*** Begin section ***

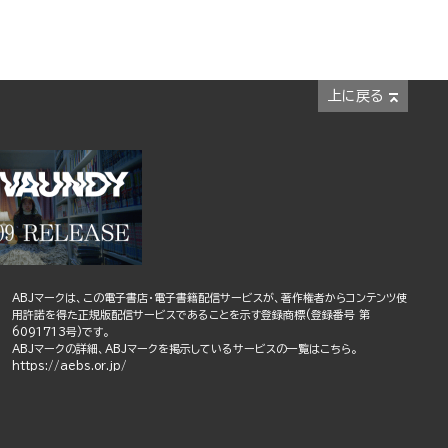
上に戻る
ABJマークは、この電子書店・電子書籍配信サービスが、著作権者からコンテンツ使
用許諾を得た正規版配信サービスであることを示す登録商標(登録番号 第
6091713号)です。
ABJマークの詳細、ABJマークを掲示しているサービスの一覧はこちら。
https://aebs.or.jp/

*** End section ***
*** Begin section ***

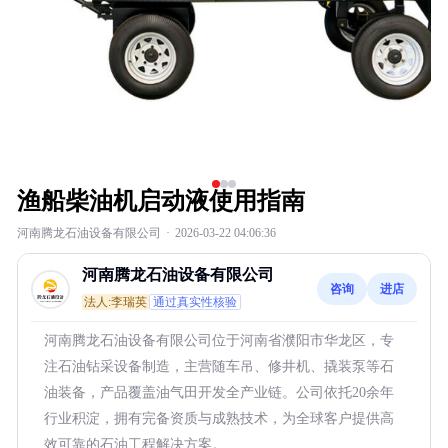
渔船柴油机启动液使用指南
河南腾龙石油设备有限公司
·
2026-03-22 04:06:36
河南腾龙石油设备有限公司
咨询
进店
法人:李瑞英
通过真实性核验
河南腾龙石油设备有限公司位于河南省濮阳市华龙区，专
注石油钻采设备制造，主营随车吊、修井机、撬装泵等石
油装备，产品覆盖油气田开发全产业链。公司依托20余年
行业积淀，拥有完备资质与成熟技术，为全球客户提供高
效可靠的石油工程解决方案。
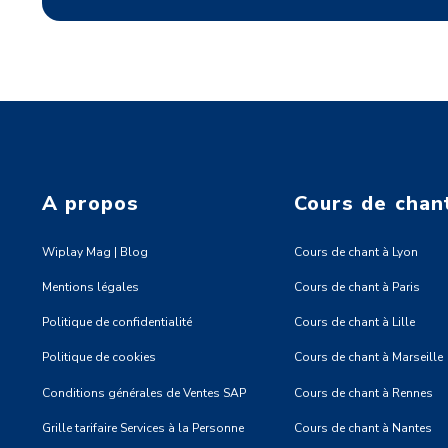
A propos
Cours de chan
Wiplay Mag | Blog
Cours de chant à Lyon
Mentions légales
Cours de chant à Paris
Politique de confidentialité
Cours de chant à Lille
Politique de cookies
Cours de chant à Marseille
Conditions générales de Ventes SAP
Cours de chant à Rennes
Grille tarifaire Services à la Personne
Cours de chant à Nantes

*** End section ***

• _Task goal_
In the listing above, find the line with "Cours de chant à Lyon" and the line with "Cours de chant à Nantes". Output those two lines and every line between them, exactly as written.

• _Answer section_
Cours de chant à Lyon
Mentions légales
Cours de chant à Paris
Politique de confidentialité
Cours de chant à Lille
Politique de cookies
Cours de chant à Marseille
Conditions générales de Ventes SAP
Cours de chant à Rennes
Grille tarifaire Services à la Personne
Cours de chant à Nantes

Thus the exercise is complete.